06.07.2026

Deutschland: "Die Kirche sollte sich mit Kritik an Israel zurückhalten"

Landesbischof Ernst-Wilhelm Gohl wies auf den zunehmenden Antisemitismus hin

Stuttgart (IDEA) – Die Kirche sollte sich mit öffentlicher Kritik an Israel zurückhalten. Das mahnte Landesbischof Ernst-Wilhelm Gohl (Stuttgart) am 3. Juli in seinem Bericht vor der in Stuttgart tagenden Landessynode an. Solidarität mit der palästinensischen Hamas oder der libanesischen Hisbollah sei falsch und helfe auch nicht den Palästinensern. Seit dem Überfall der Hamas auf Israel am 7. Oktober 2023 habe auch in Deutschland der Antisemitismus in einem Maß zugenommen, das er zuvor nicht für möglich gehalten habe. Die extreme Rechte pflege alte Verschwörungsmythen, und die politische Linke wende „in moralischer Überhöhung postkoloniale Thesen“ gegen Israel. „Die jüdischen Gemeinden brauchen unsere Solidarität mehr denn je.“ Gleichzeitig verurteilte er Angriffe auf Repräsentanten christlicher Gemeinden in Jerusalem und verwies auf die innerisraelische Kritik an der dortigen Regierung unter Premierminister Benjamin Netanjahu.

Jüdisches Leben in Stuttgart stark bedroht

Christian Gehring (Kernen im Remstal) vom theologisch konservativen Gesprächskreis „Lebendige Gemeinde“ erinnerte in der Aussprache daran, dass sich nur wenige hundert Meter von dem Tagungsgebäude der Landessynode entfernt eine jüdische Synagoge befinde.

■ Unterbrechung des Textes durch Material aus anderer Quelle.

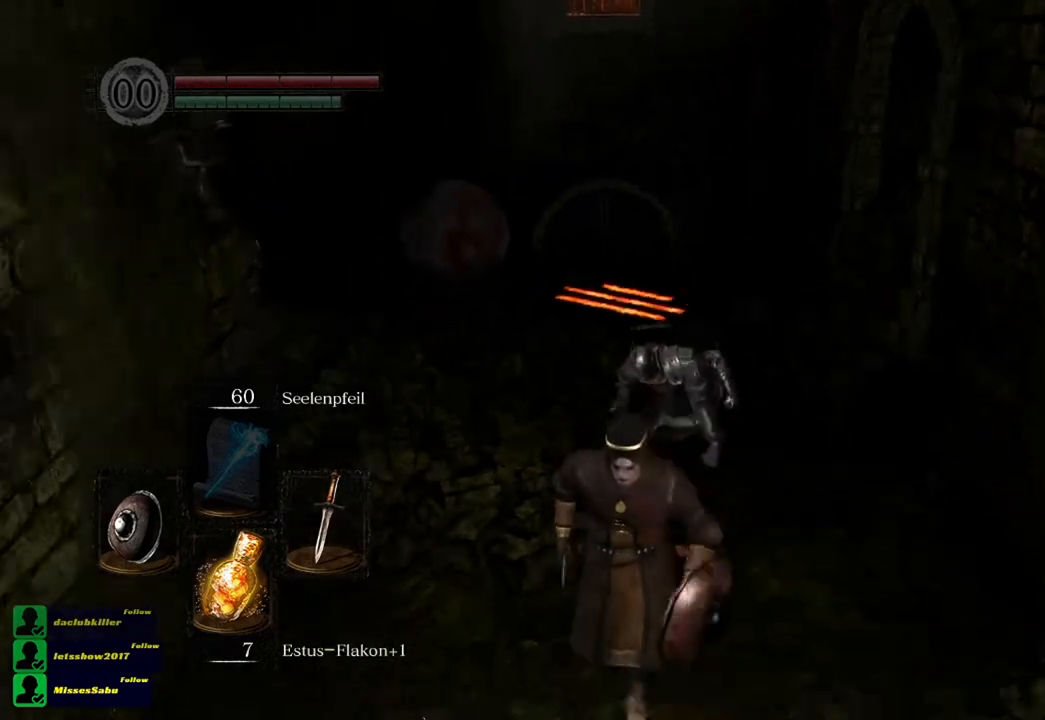
{"buttons": [], "left_stick": "center", "right_stick": "center", "events": [[101, "left_stick", "up"], [234, "left_stick", "center"], [434, "R3", "down"], [501, "R3", "up"]]}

Den Menschen dort schlage jeden Tag Hass und Hetze entgegen. Wenn sie das Gebäude verließen, legten sie ihre Kippa ab, weil sie Anfeindungen fürchteten. Jüdische Kinder könnten Kindergärten nur unter hohen Sicherheitsmaßnahmen und geschützt von bewaffnetem Wachpersonal besuchen. Jeder Mensch, der vor einer Synagoge demonstriere und Juden „angehe“, sei kein Israelkritiker, sondern ein Antisemit. Gerade jetzt müsse man die Beziehungen zu den jüdischen Gemeinden vertiefen.

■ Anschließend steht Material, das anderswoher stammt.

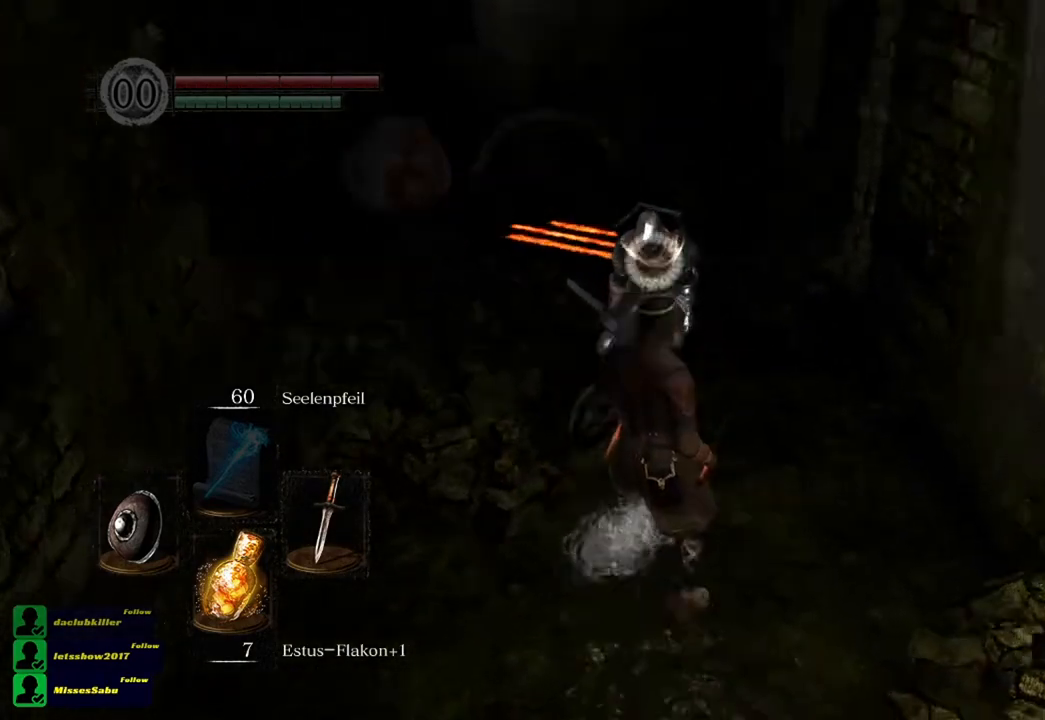
{"buttons": [], "left_stick": "up", "right_stick": "center", "events": [[133, "left_stick", "up"]]}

Leid nicht gegeneinander aufrechnen 

Die Synodale Elisabeth Holm (Tübingen) vom linksliberalen Gesprächskreis „Offene Kirche“ forderte, Antisemitismus entschieden entgegenzutreten und zugleich das Leid der Palästinenser klar zu benennen. Menschliches Leid dürfe niemals gegeneinander aufgerechnet werden. So trauere man um die Opfer des Terroranschlags vom 7. Oktober 2023 und sehe die Angst der Juden sowie den zunehmenden Antisemitismus, der sie bis heute bedrohe. Zugleich nehme man das „unermessliche Leid“ der palästinensischen Zivilbevölkerung wahr. Diese erleide „Gewalt, Vertreibung, Hunger und massenhaften Tod in einem Genozid“. Die Synodaltagung endet am 4. Juli. Im Gegensatz zu allen anderen Landeskirchen werden die württembergischen Synodalen per Urwahl direkt von den Kirchenmitgliedern gewählt. Die beiden größten Gesprächskreise in der 17. Landessynode sind die „Lebendige Gemeinde“ und die „Offene Kirche“ mit je 31 Sitzen. Darauf folgen die Reforminitiative „Kirche für morgen“ (18) und die Mitte-Gruppierung „Evangelium und Kirche“ (10). Die württembergische Landeskirche ist mit rund 1,72 Millionen Mitgliedern in 938 Gemeinden die fünftgrößte Gliedkirche der Evangelischen Kirche in Deutschland (EKD).